LANCE REA, Director of Information Services at Davis & Gilbert LLP
MARSHA STEIN, Chief Information Officer of Ropes and Gray LLP
Jusy put out these propositions:
- 5% of a Law Firm’s budget is spent on IT.
- But only 20% of the technology is used.
- Technology is typically the fourth biggest expense at a law firm behind salaries, rent and insurance
Marsha does not care about the percentages. She wants to address the attorneys’ problems. Maybe the attorneys do not need all of the features. She thinks it is a problem of the software vendors bundling too many features into
Marsha’s highest priority project this year is knowledge management (YEAH!!) Knowledge management is on the top of priority list for most attorneys and practices.
Ian thinks knowledge management is the top item. Followed quickly by collaboration. As attorneys are spread out they need better asynchronous tools. Then he is looking at remote access. Attorneys are increasingly on the road and not working in the office.
Lance is focusing on remote access and disaster recovery.
The panel thought it was very important to be responsive. Even if you do not have an answer, at least let them know they are being listened to. Jokingly, Marsha said she made sure the management committee always had the latest blackberry.
You need to focus on the solutions, not just the bottom line. You need to use legal technology to distinguish yourself from other firms. You need to focus on ways to deliver solutions to the clients and to the attorneys.
A question from the audience raised concern about remote access opening access to the firm;s information. Marsha is not opening the systems to the outside. WestKM and the other systems respect access through Citrix. Clients have extranets, but not live information into the firm systems.
Ian took a similar position. They take the view that they are a partnership. You need some ethical walls. But if you stumble across something you shouldn’t see, then you close it. They found that they needed to restrict access to administrative documents and bankruptcy documents. Enterprise search made these much more findable. And found that those administrators were not using appropriate document security.
Lance’s firm is against extranets. (Strange position.)
Ian pooh-poohed the idea of digital dictation and automated fax delivery. He thinks they are dinosaurs. Dictation is fading away and faxes are fading away as a way to deliver. He would prefer that someone scan the document and email it.
How to gain access to key lawyers and the firm clients?
Marsha finds it hard. As an example she gave a presentation to the attorneys as a background for what their client did.
Ian raised a cardinal rule of not talking to a client without a partner around. He has found that e-discovery has become a common topic of conversation with general counsel at clients. He is also finding that clients are increasingly becoming vendors.
In talking about e-discovery, Ian often has to discuss the meaning of “gone.” Is it gone forever, mostly gone, hard to find gone, etc.
Marsha thinks IT should move beyond just keeping the trains running to taking a more strategic view of the technology. She is finding that clients want to know more about the ability of the firm to deliver information.

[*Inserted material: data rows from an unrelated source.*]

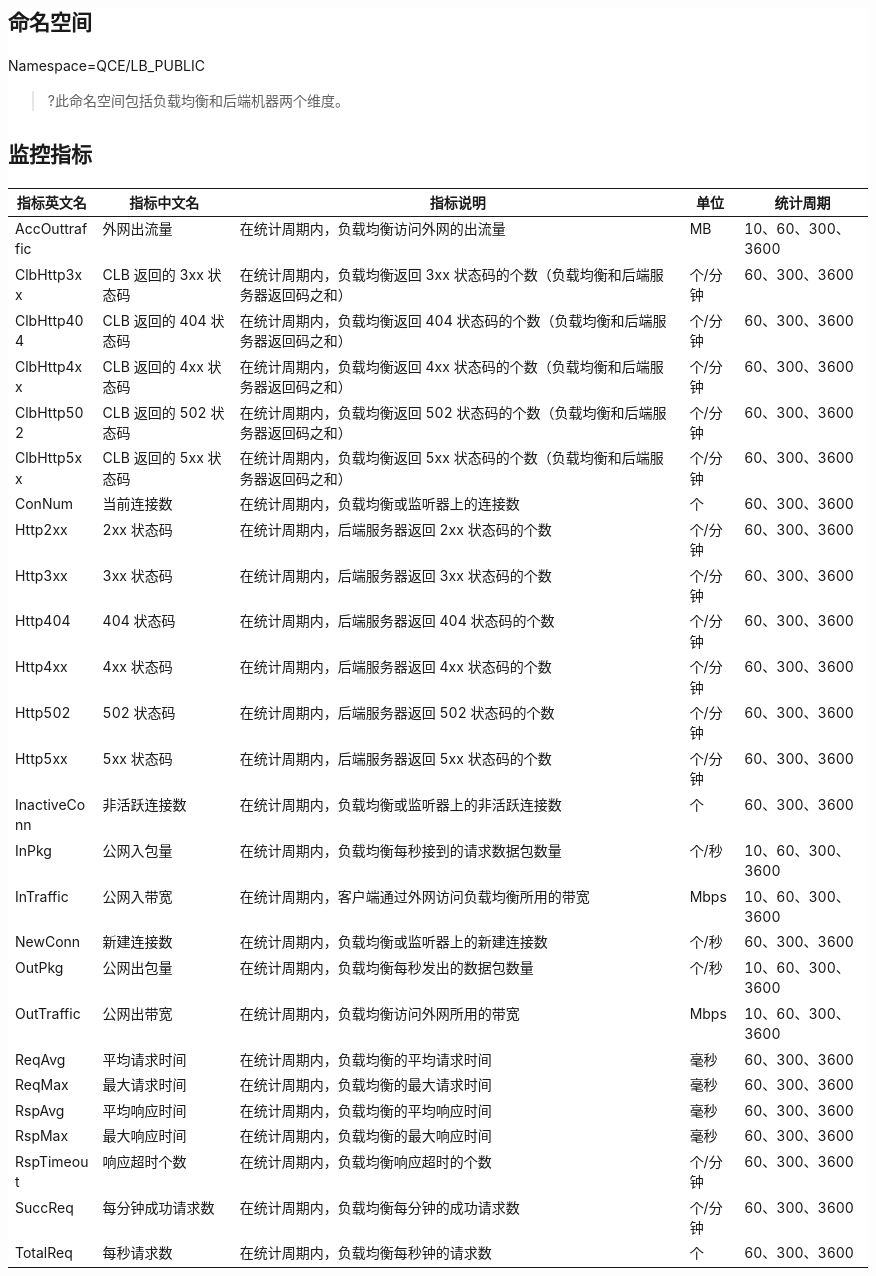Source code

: ## 命名空间

Namespace=QCE/LB_PUBLIC

> ?此命名空间包括负载均衡和后端机器两个维度。

## 监控指标

| 指标英文名    | 指标中文名          | 指标说明                                                     | 单位    | 统计周期          |
| ------------- | ------------------- | ------------------------------------------------------------ | ------- | ----------------- |
| AccOuttraffic | 外网出流量          | 在统计周期内，负载均衡访问外网的出流量                       | MB      | 10、60、300、3600 |
| ClbHttp3xx    | CLB 返回的 3xx 状态码 | 在统计周期内，负载均衡返回 3xx 状态码的个数（负载均衡和后端服务器返回码之和） | 个/分钟 | 60、300、3600     |
| ClbHttp404    | CLB 返回的 404 状态码 | 在统计周期内，负载均衡返回 404 状态码的个数（负载均衡和后端服务器返回码之和） | 个/分钟 | 60、300、3600     |
| ClbHttp4xx    | CLB 返回的 4xx 状态码 | 在统计周期内，负载均衡返回 4xx 状态码的个数（负载均衡和后端服务器返回码之和） | 个/分钟 | 60、300、3600     |
| ClbHttp502    | CLB 返回的 502 状态码 | 在统计周期内，负载均衡返回 502 状态码的个数（负载均衡和后端服务器返回码之和） | 个/分钟 | 60、300、3600     |
| ClbHttp5xx    | CLB 返回的 5xx 状态码 | 在统计周期内，负载均衡返回 5xx 状态码的个数（负载均衡和后端服务器返回码之和） | 个/分钟 | 60、300、3600     |
| ConNum        | 当前连接数          | 在统计周期内，负载均衡或监听器上的连接数                     | 个      | 60、300、3600     |
| Http2xx       | 2xx 状态码           | 在统计周期内，后端服务器返回 2xx 状态码的个数                | 个/分钟 | 60、300、3600     |
| Http3xx       | 3xx 状态码           | 在统计周期内，后端服务器返回 3xx 状态码的个数                | 个/分钟 | 60、300、3600     |
| Http404       | 404 状态码           | 在统计周期内，后端服务器返回 404 状态码的个数                | 个/分钟 | 60、300、3600     |
| Http4xx       | 4xx 状态码           | 在统计周期内，后端服务器返回 4xx 状态码的个数                | 个/分钟 | 60、300、3600     |
| Http502       | 502 状态码           | 在统计周期内，后端服务器返回 502 状态码的个数                | 个/分钟 | 60、300、3600     |
| Http5xx       | 5xx 状态码           | 在统计周期内，后端服务器返回 5xx 状态码的个数                | 个/分钟 | 60、300、3600     |
| InactiveConn  | 非活跃连接数        | 在统计周期内，负载均衡或监听器上的非活跃连接数               | 个      | 60、300、3600     |
| InPkg         | 公网入包量          | 在统计周期内，负载均衡每秒接到的请求数据包数量               | 个/秒   | 10、60、300、3600 |
| InTraffic     | 公网入带宽          | 在统计周期内，客户端通过外网访问负载均衡所用的带宽           | Mbps    | 10、60、300、3600 |
| NewConn       | 新建连接数          | 在统计周期内，负载均衡或监听器上的新建连接数                 | 个/秒   | 60、300、3600     |
| OutPkg        | 公网出包量          | 在统计周期内，负载均衡每秒发出的数据包数量                   | 个/秒   | 10、60、300、3600 |
| OutTraffic    | 公网出带宽          | 在统计周期内，负载均衡访问外网所用的带宽                     | Mbps    | 10、60、300、3600 |
| ReqAvg        | 平均请求时间        | 在统计周期内，负载均衡的平均请求时间                         | 毫秒    | 60、300、3600     |
| ReqMax        | 最大请求时间        | 在统计周期内，负载均衡的最大请求时间                         | 毫秒    | 60、300、3600     |
| RspAvg        | 平均响应时间        | 在统计周期内，负载均衡的平均响应时间                         | 毫秒    | 60、300、3600     |
| RspMax        | 最大响应时间        | 在统计周期内，负载均衡的最大响应时间                         | 毫秒    | 60、300、3600     |
| RspTimeout    | 响应超时个数        | 在统计周期内，负载均衡响应超时的个数                         | 个/分钟 | 60、300、3600     |
| SuccReq       | 每分钟成功请求数    | 在统计周期内，负载均衡每分钟的成功请求数                     | 个/分钟 | 60、300、3600     |
| TotalReq      | 每秒请求数          | 在统计周期内，负载均衡每秒钟的请求数                         | 个      | 60、300、3600     |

Ian does not make an appointment to talk about knowledge management. He uses the lure of something sexier, like the attorney’s blackberry. Then he turns the conversation.
Marsha is focusing on the productivity benefits of knowledge management.
How do you use technology committees?
Lance uses his technology committee as an advisory group. He did put a document management purchase decision to a vote of the committee. But then he disbanded it.
Ian keeps the committee fresh by adding and deleting people on a regular basis. They are not the geeks of the firm. He wants people to be representative of the attorney user group. He also pointed out that the committee was a factor in making his predecessor become his predecessor.
Marsha similarly has a broad range of members and has added associates and is trying to add staff. She uses them as advisers. They are also good at bringing problems to her attention and bringing information back from other venues.
It was great to hear the knowledge management flag being saluted by the Chief Information Officers.